Zarteef was killed on Dec 8, 2011 and the authorities have forgotten the matter. On Dec 30, four special rapporteurs — on freedom of opinion and expression, on the right to peaceful assembly and association, on human rights defenders, and on extra-judicial executions — addressed a communication to the Pakistan mission at Geneva in which they asked for certain assurances. The letter recalled that three of the special rapporteurs had written to the mission in May 2011 about the killing of two HRCP members, Mr Siddiq Eido and Mr Naeem Sabir, and regretted that “to date no reply to this communication has been transmitted”.

The letter expressed concern “that the killing of Mr Zarteef Afridi may be directly related to his human rights work and in particular his work against terrorism and extremism in Fata. Further concern is expressed for the physical and psychological integrity of members of the HRCP….” The special rapporteurs have argued at length about the responsibility of the Pakistan government and declared their intention to raise the matter at the Human Rights Council. They sought Islamabad’s response within 60 days to four questions. 1. Are the facts alleged in the letter accurate?

2. Please provide the details, and where available the results, of any investigation; and judicial or other inquiries carried out in relation to the killing of Zarteef Afridi. If no inquiries have taken place, or if they have been inconclusive, please explain why.

3. Please provide the full details of any prosecutions which have been undertaken. Have penal, disciplinary or administrative sanctions been imposed on the alleged perpetrators?

4. Please provide details of any protective measures which have been put in place to guarantee the physical and psychological integrity of members of HRCP.

The mission at Geneva brought the matter to the notice of the Foreign Office without a day’s delay. Sixty days have passed. The government’s reply is not known.

The issue is not the fate of one human rights defender or another. The measures suggested should be considered mandatory in the case of killing of each Pakistani journalist and any other human rights activist. The key element in the letter is concern for the physical and psychological integrity of the Pakistani community. Their concern for human life inspires the concept of civilised governance.
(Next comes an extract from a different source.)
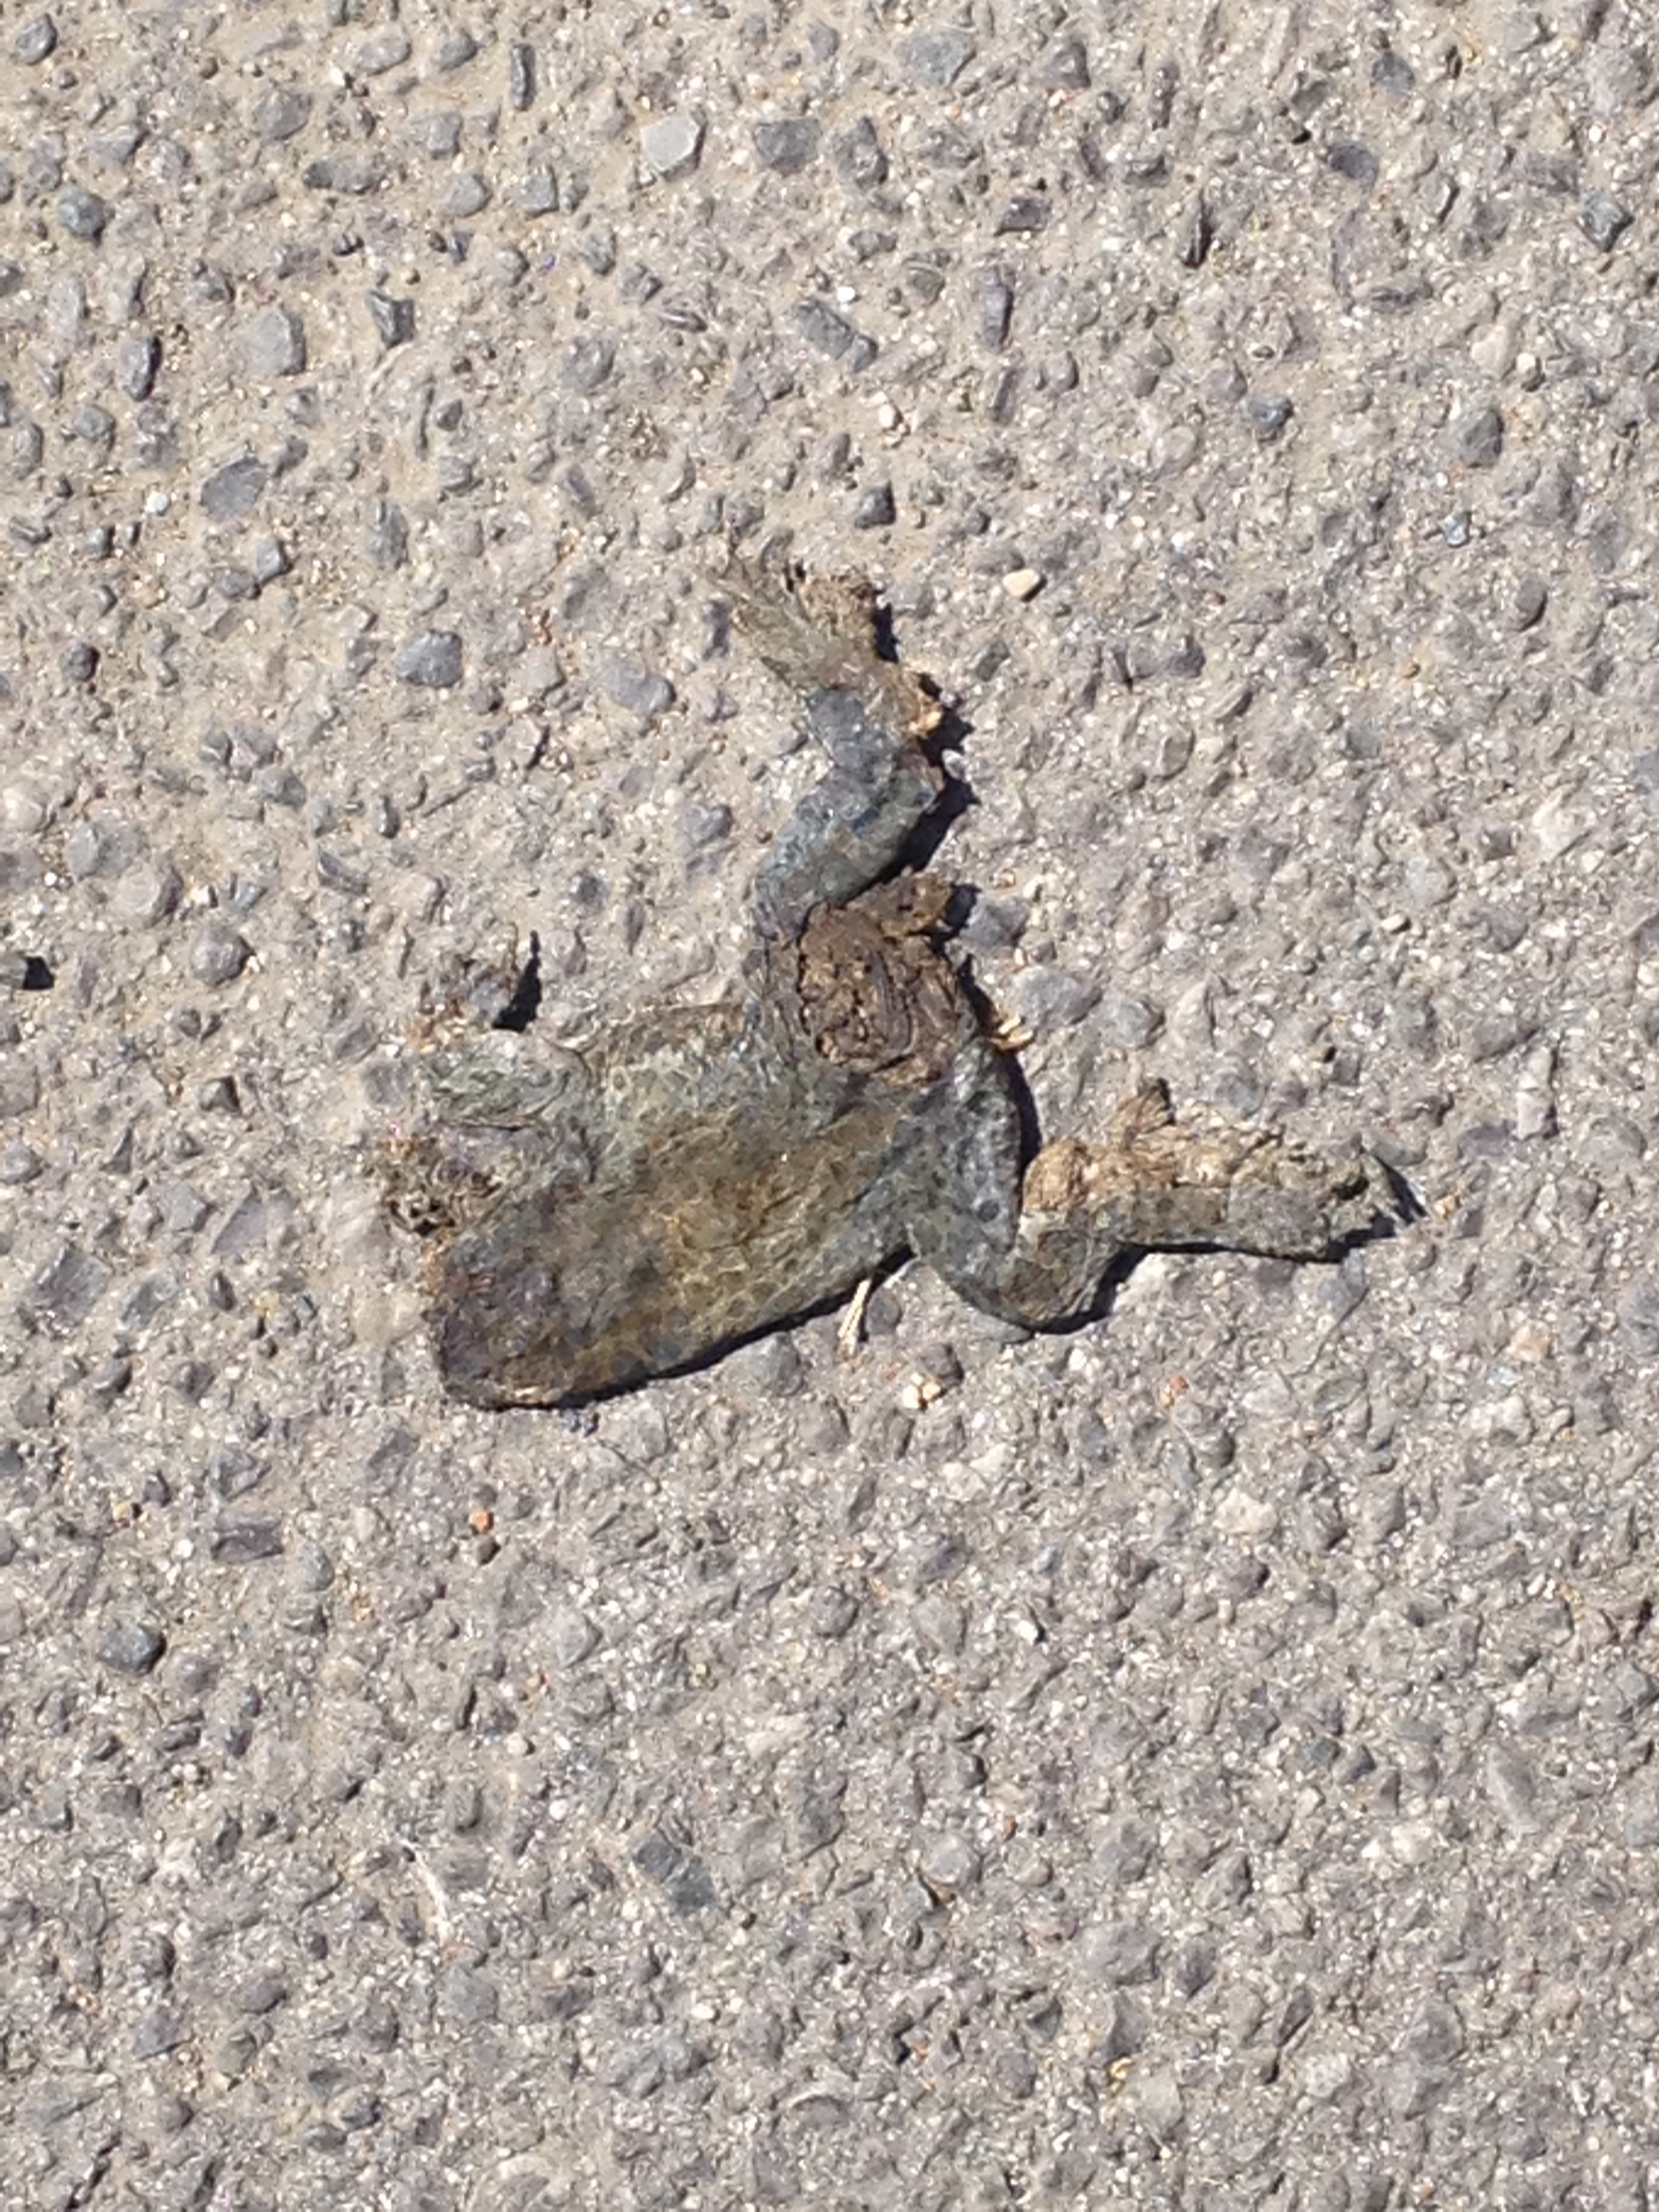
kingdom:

Unfortunately, we have such a long tradition of mandating the individual human being’s sacrifice for the collective that we have been drained of all feelings of attachment to fellow beings. By doing so, we risk losing the title of a society or a people — in both formations people are bonded together by concern for one another — and falling to the level of a dehumanised horde.

Unless we throw out the gods of national interest from our pantheon and replace puerile slogans like ‘Pakistan First’ with ‘Every Pakistani First’ we will neither be able to remove the fundamental flaw in governance nor acquire the capacity to own responsibility for disasters of our own making.